What you should do:
Only a number is wanted: the count of lines in this listing that contain "LOVE".
★ ★ ★ ★
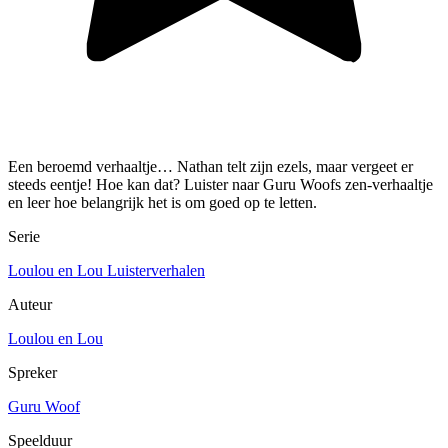
Een beroemd verhaaltje… Nathan telt zijn ezels, maar vergeet er
steeds eentje! Hoe kan dat? Luister naar Guru Woofs zen-verhaaltje
en leer hoe belangrijk het is om goed op te letten.
Serie
Loulou en Lou Luisterverhalen
Auteur
Loulou en Lou
Spreker
Guru Woof
Speelduur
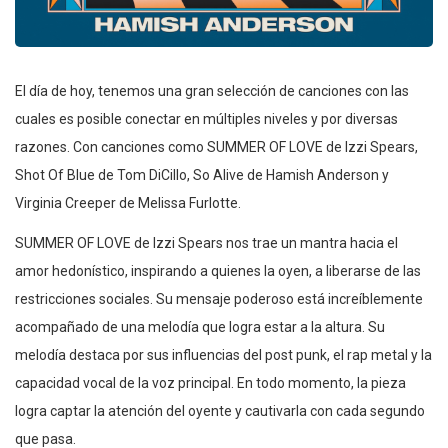
El día de hoy, tenemos una gran selección de canciones con las
cuales es posible conectar en múltiples niveles y por diversas
razones. Con canciones como SUMMER OF LOVE de Izzi Spears,
Shot Of Blue de Tom DiCillo, So Alive de Hamish Anderson y
Virginia Creeper de Melissa Furlotte.
SUMMER OF LOVE de Izzi Spears nos trae un mantra hacia el
amor hedonístico, inspirando a quienes la oyen, a liberarse de las
restricciones sociales. Su mensaje poderoso está increíblemente
acompañado de una melodía que logra estar a la altura. Su
melodía destaca por sus influencias del post punk, el rap metal y la
capacidad vocal de la voz principal. En todo momento, la pieza
logra captar la atención del oyente y cautivarla con cada segundo
que pasa.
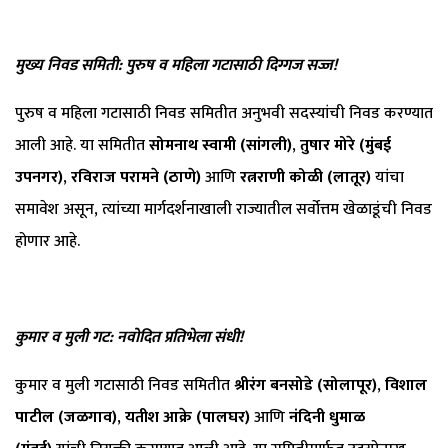
मुख्य निवड समिती: पुरुष व महिला गटासाठी दिग्गज सज्ज!
पुरुष व महिला गटासाठी निवड समितीत अनुभवी सदस्यांची निवड करण्यात
आली आहे. या समितीत
सोमनाथ स्वामी (सांगली)
,
तुषार मोरे (मुंबई
उपनगर)
,
रविराज परामने (ठाणे)
आणि
रत्नराणी कोळी (लातूर)
यांचा
समावेश असून, त्यांच्या मार्गदर्शनाखाली राज्यातील सर्वोत्तम खेळाडूंची निवड
होणार आहे.
कुमार व मुली गट: नवोदित प्रतिभेला संधी!
कुमार व मुली गटासाठी निवड समितीत
श्रीरंग बनसोडे (सोलापूर)
,
विशाल
पाटील (जळगाव)
,
यतीश आक्रे (पालघर)
आणि
नंदिनी धुमाळ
★ ★ ★ ★
Result for this task:
2